Insomnia: The Consequences of Getting Enough Sleep
When I woke up for the fourth time this morning, I knew. I knew the brief period of uninterrupted slumber I was thoroughly enjoying had come to an end. The week of sleeping all night and waking up feeling refreshed had me spoiled, and adjusting is hard.
If you have insomnia, you know what I am talking about. Your body adjusts to getting a decent amount of sleep. Once you are no longer able to sleep, it is so much harder to function until you readjust. For me, the adjustments are the hardest part of having insomnia.
Adjusting to sudden changes in sleep patterns
Don't get me wrong. I enjoy getting decent sleep. However, the adjustment period is so horrible at times that I would rather stick to my normal schedule of interrupted sleep. It might not be ideal, but I am accustomed to it.
It is normal for me to get between 4 to 6 hours of sleep. That is interrupted sleep, but it is the total amount I average each night. My body is accustomed to functioning on that amount of sleep because it is necessary. I manage. If I suddenly get a couple of nights of uninterrupted sleep, going back to my regular routine is harder.
Changing from uninterrupted sleep to waking up often
I just came out of a lovely vacation from insomnia. For one week, I slept for a full 8 hours uninterrupted. One day I slept for 9 hours.
Last night I slept a total of 5 hours and woke up at least once an hour. I feel exhausted. What is generally a normal day for me is now a nightmare. It is so frustrating that I cannot function well on what I would consider a normal night's sleep.
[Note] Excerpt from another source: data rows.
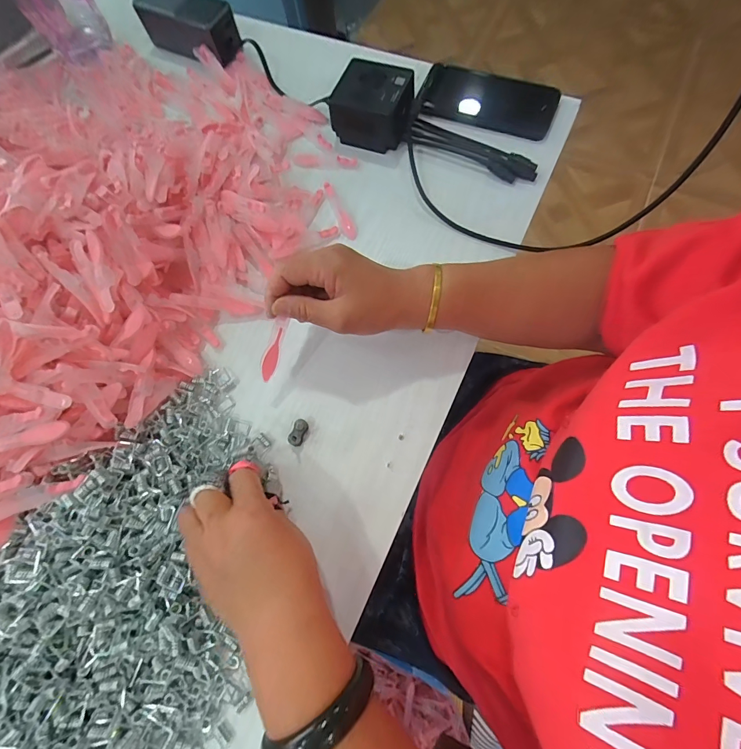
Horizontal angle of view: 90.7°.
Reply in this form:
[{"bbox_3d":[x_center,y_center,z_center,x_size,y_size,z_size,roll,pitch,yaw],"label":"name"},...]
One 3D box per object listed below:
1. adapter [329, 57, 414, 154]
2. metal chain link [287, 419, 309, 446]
[{"bbox_3d":[0.003,-0.305,0.414,0.085,0.053,0.073,14,73,8],"label":"adapter"},{"bbox_3d":[-0.064,0.052,0.327,0.011,0.012,0.023,18,73,9],"label":"metal chain link"}]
This adjustment period is not just feeling drowsy. It is not the normal fatigue I feel off and on throughout a normal day. This is exhaustion. It is a physical ache that resembles the flu. It is a mind that does not wish to function and a body that is happy to follow the mind's shutdown. More than that, it is depressing.
Sleep pattern changes and mental health
Sudden changes in sleep patterns are just as hard on my mental health as my physical health. I have a severe form of bipolar disorder, and these changes cause a fair amount of concern. I am vigilant in monitoring my mental health, and it is difficult to differentiate between the type of exhaustion caused by suddenly losing more sleep and the beginning of a depressive episode.
Trying to monitor both my physical and emotional well-being is hard enough on a normal day. Add exhaustion into the mix, and at times it seems an impossible feat. This only adds to my anxiety, and a tired, foggy brain is not the best at coping with anxiety.
Insomnia and depression
Over the years, I have muddled through many adjustment periods. It has not gotten any easier. In fact, it feels like it is getting more difficult as I age. It has triggered depressive episodes a few times, and it has caused a great deal of anxiety.
The anxiety stems from my body's reaction to a sudden loss of sleep. I know the first signs of depression resemble the effects of sleep loss, but it is impossible to determine if it is simply loss of sleep or the beginning of a depressive episode.
It appears I am stuck trying to decipher a code that keeps changing. The only thing I know for sure is that these adjustment periods are difficult. How do you cope with sudden changes in sleep patterns?